** Opening RAW DATA block **

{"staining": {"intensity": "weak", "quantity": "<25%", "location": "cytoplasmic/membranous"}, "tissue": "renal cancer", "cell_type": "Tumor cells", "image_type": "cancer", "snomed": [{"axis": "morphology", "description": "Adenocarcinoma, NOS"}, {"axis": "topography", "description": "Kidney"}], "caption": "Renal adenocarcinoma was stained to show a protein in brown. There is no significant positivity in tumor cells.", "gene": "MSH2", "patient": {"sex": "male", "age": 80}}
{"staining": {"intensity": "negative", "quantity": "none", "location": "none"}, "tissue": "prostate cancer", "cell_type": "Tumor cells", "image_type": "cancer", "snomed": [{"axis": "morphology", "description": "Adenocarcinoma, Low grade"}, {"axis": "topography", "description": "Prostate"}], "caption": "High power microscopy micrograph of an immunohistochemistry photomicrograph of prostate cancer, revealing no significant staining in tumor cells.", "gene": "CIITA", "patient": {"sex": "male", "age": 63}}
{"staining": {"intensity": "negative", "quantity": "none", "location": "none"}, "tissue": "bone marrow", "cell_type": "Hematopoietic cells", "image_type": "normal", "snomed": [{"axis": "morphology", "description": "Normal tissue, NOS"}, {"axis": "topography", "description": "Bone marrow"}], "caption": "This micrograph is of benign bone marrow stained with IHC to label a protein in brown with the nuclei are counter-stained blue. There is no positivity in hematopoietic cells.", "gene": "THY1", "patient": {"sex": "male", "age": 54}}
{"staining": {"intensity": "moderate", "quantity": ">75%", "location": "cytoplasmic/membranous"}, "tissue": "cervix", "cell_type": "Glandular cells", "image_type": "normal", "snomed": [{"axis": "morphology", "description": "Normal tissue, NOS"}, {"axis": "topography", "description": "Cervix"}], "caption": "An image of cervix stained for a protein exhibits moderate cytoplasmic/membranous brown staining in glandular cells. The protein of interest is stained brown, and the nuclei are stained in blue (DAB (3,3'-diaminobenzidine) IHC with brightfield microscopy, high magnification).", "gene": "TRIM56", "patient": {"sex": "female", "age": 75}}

** Closing RAW DATA block **

→ **ASSIGNMENT**: Print the material once more, exactly.

→ **ANSWER TO THIS EXERCISE**:
{"staining": {"intensity": "weak", "quantity": "<25%", "location": "cytoplasmic/membranous"}, "tissue": "renal cancer", "cell_type": "Tumor cells", "image_type": "cancer", "snomed": [{"axis": "morphology", "description": "Adenocarcinoma, NOS"}, {"axis": "topography", "description": "Kidney"}], "caption": "Renal adenocarcinoma was stained to show a protein in brown. There is no significant positivity in tumor cells.", "gene": "MSH2", "patient": {"sex": "male", "age": 80}}
{"staining": {"intensity": "negative", "quantity": "none", "location": "none"}, "tissue": "prostate cancer", "cell_type": "Tumor cells", "image_type": "cancer", "snomed": [{"axis": "morphology", "description": "Adenocarcinoma, Low grade"}, {"axis": "topography", "description": "Prostate"}], "caption": "High power microscopy micrograph of an immunohistochemistry photomicrograph of prostate cancer, revealing no significant staining in tumor cells.", "gene": "CIITA", "patient": {"sex": "male", "age": 63}}
{"staining": {"intensity": "negative", "quantity": "none", "location": "none"}, "tissue": "bone marrow", "cell_type": "Hematopoietic cells", "image_type": "normal", "snomed": [{"axis": "morphology", "description": "Normal tissue, NOS"}, {"axis": "topography", "description": "Bone marrow"}], "caption": "This micrograph is of benign bone marrow stained with IHC to label a protein in brown with the nuclei are counter-stained blue. There is no positivity in hematopoietic cells.", "gene": "THY1", "patient": {"sex": "male", "age": 54}}
{"staining": {"intensity": "moderate", "quantity": ">75%", "location": "cytoplasmic/membranous"}, "tissue": "cervix", "cell_type": "Glandular cells", "image_type": "normal", "snomed": [{"axis": "morphology", "description": "Normal tissue, NOS"}, {"axis": "topography", "description": "Cervix"}], "caption": "An image of cervix stained for a protein exhibits moderate cytoplasmic/membranous brown staining in glandular cells. The protein of interest is stained brown, and the nuclei are stained in blue (DAB (3,3'-diaminobenzidine) IHC with brightfield microscopy, high magnification).", "gene": "TRIM56", "patient": {"sex": "female", "age": 75}}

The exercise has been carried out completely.